I took my mom Christmas shopping today. Our little, Mercury Topaz was sitting in the driveway in pieces because of an annoying, screechy pulley, so I decided that it would be a good day to take my baby out. She’s a Chevy, S10 pickup with 4-wheel drive, great gas mileage, and a cap to keep the groceries dry. Though she’s not a young girl any more, she drives like a dream, clings to the road, and will haul just about anything. It’s probably the country hick in me that makes me love a pickup. True, she is a little difficult for Mom to get into, but being an independent woman, Mom shunned the idea of help, climbed into the cab of her own accord, and we were off on our Christmas shopping adventure.
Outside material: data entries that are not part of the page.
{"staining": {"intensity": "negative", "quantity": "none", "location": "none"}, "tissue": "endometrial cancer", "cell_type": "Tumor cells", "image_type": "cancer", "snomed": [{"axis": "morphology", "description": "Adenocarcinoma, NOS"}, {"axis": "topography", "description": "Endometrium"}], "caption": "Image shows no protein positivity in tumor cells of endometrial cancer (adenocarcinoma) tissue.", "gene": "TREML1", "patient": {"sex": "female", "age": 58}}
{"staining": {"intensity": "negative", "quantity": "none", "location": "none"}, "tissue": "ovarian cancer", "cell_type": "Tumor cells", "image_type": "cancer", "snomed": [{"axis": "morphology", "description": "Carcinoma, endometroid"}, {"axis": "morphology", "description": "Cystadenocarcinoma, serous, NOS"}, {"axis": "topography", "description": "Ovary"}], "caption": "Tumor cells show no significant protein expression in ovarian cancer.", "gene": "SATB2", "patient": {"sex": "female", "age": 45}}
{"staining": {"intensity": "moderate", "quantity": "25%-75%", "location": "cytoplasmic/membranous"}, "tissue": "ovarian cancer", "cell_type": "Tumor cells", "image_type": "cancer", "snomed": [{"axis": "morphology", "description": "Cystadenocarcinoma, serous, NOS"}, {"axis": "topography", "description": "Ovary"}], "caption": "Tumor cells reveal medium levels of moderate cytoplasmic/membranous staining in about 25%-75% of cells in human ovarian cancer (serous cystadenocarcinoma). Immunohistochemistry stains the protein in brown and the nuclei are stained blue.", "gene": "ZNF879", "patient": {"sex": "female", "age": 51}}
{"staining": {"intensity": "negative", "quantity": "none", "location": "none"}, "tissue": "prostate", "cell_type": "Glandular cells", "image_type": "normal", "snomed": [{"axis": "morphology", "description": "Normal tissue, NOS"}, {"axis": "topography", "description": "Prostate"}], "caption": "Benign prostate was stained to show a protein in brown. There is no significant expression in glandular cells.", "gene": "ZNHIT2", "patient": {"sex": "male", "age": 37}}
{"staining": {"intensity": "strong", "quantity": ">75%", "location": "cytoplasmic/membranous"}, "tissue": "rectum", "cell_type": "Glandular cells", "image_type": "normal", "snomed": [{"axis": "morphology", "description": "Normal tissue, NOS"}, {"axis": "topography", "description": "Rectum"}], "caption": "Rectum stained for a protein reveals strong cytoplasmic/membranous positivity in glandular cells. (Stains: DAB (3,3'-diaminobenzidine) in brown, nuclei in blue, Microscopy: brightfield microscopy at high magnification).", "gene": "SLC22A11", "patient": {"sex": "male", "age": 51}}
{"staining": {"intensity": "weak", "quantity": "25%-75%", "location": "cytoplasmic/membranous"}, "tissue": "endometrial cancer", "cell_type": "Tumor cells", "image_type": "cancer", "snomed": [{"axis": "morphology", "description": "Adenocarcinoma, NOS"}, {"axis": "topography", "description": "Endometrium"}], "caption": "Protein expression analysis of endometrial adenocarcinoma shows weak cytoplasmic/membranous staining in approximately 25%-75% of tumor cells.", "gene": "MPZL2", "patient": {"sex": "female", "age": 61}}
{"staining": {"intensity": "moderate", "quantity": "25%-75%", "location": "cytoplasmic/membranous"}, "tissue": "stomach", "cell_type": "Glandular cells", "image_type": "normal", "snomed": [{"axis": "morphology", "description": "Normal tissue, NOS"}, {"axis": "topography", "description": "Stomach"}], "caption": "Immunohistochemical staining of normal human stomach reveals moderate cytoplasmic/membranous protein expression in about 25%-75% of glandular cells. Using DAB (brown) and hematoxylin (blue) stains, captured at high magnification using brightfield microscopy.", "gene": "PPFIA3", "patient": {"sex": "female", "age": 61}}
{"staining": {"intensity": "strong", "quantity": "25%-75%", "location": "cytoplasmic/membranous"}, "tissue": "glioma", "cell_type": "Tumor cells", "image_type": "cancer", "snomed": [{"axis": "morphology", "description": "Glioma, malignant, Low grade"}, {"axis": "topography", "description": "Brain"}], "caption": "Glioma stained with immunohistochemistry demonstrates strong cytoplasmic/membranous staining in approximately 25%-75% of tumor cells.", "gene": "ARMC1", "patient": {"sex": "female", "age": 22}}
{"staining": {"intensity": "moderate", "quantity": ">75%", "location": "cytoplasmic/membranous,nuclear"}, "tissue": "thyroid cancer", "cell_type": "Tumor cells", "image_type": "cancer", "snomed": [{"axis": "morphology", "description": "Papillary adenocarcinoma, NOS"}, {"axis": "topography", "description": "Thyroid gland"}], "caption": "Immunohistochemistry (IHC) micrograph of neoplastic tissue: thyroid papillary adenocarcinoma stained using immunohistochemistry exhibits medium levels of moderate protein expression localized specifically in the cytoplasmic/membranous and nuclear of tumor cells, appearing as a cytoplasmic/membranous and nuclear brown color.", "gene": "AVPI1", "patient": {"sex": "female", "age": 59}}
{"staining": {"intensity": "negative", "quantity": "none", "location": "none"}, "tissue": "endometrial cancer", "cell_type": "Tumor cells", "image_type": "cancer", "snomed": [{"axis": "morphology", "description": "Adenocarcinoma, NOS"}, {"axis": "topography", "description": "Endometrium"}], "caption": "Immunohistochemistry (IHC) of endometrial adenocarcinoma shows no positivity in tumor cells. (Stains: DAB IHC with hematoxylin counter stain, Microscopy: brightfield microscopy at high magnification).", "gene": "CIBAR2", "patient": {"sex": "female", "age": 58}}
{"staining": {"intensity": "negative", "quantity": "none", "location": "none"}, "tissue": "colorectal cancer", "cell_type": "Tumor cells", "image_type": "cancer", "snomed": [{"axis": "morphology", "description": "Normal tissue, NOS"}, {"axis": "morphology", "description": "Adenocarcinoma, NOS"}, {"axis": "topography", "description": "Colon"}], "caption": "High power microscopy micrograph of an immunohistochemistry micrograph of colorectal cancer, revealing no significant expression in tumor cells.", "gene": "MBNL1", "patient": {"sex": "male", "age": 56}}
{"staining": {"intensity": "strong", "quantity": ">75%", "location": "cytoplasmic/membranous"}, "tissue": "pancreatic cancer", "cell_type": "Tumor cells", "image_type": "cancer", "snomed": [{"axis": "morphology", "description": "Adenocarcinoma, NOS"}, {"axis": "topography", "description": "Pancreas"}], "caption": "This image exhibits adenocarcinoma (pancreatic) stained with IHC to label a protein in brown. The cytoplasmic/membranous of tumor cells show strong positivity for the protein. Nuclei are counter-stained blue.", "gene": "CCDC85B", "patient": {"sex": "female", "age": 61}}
The weather was unseasonably warm and inviting and the traffic was light. We couldn’t have asked for a more perfect day… until…
I slowed the truck to a stop at a red light, and the 4-wheel drive indicator light flashed on. We came to a grinding stop as the transmission screamed in agony. Trying to appear nonchalant, so as not to upset my mother, I pulled to the side of the highway and worked with the gear shift until I was sure the truck was out of 4 wheel drive, then pulled back onto the road. The grinding had stopped, but by the time I got my mom home, the truck had consumed an incredible amount of gasoline, and she wasn’t leaking. I had checked the fluids earlier in the day. They were fine. I checked them again. There was no change. Suspecting that she was still locked in 4 wheel drive or that my transmission was headed south, I decided to call my husband before I left for the evening and alert him to the possibility that he would have to come out to rescue me. My truck went as far as my driveway, and that is where she will sit until we can find out why she goes in and out of 4 wheel drive on her own. So, I have been scanning the repair sites.
The first thing I learned was that I didn’t know as much as I thought I knew. (Or used to know. Were vehicles actually simpler when I was young or am I remembering the past incorrectly?) The second thing I learned was that people who work on cars and trucks speak a different language.
What I know about my truck’s engine.
What the sites told me was that the problem could be the electric, shift solenoid that engages the transfer case and sends the power through the auxiliary drive shaft to the front differential. It could be something as simple as a loose hose or wire. (Which hose? Which wire? There must be a hundred of them.) It could be a bad actuator, or the transfer case, control module, or it just might be a vacuum switch that sends power to a cable that pulls the tail of a monkey, who pushes a button, that sounds an alarm, that wakes up the gerbils, who make the wheels go round. (Just kidding. Gerbils could never turn the wheels. It would have to at least be guinea pigs.) There are more possibilities than my confused mind can understand, but I found one thing through my research, and that was a new respect for the grease covered person that crawls under an ailing vehicle and actually manages to diagnose the problem.